● DATASET RECORDS:
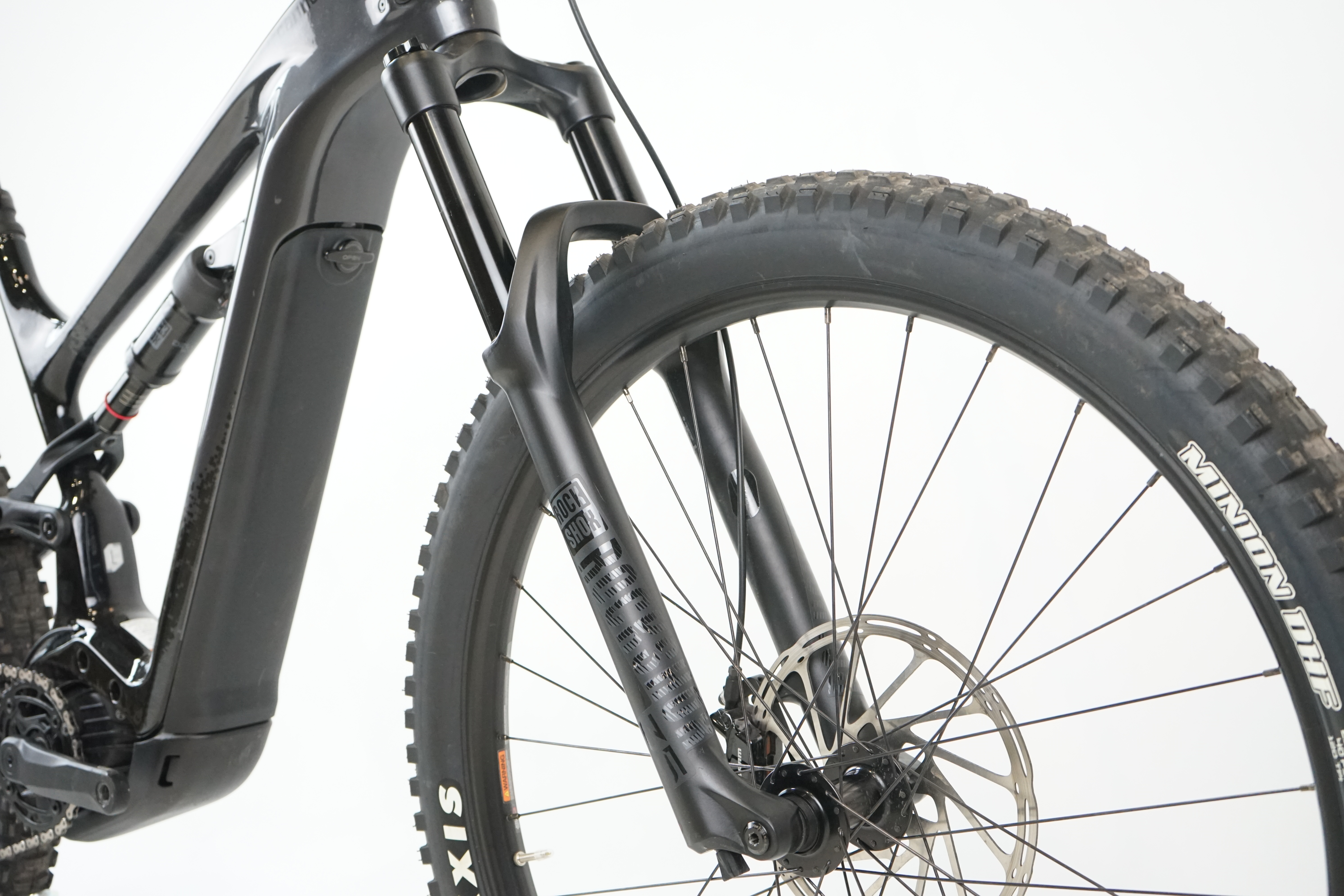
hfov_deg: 41.9
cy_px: 448
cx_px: 672
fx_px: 1755
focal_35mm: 47
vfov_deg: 28.6
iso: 2500
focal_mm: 47
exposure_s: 1/200
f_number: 5.6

● GOAL OF THE EXERCISE:
Reproduce the material exactly; omit the pictures.

● WRITTEN ANSWER:
hfov_deg: 41.9
cy_px: 448
cx_px: 672
fx_px: 1755
focal_35mm: 47
vfov_deg: 28.6
iso: 2500
focal_mm: 47
exposure_s: 1/200
f_number: 5.6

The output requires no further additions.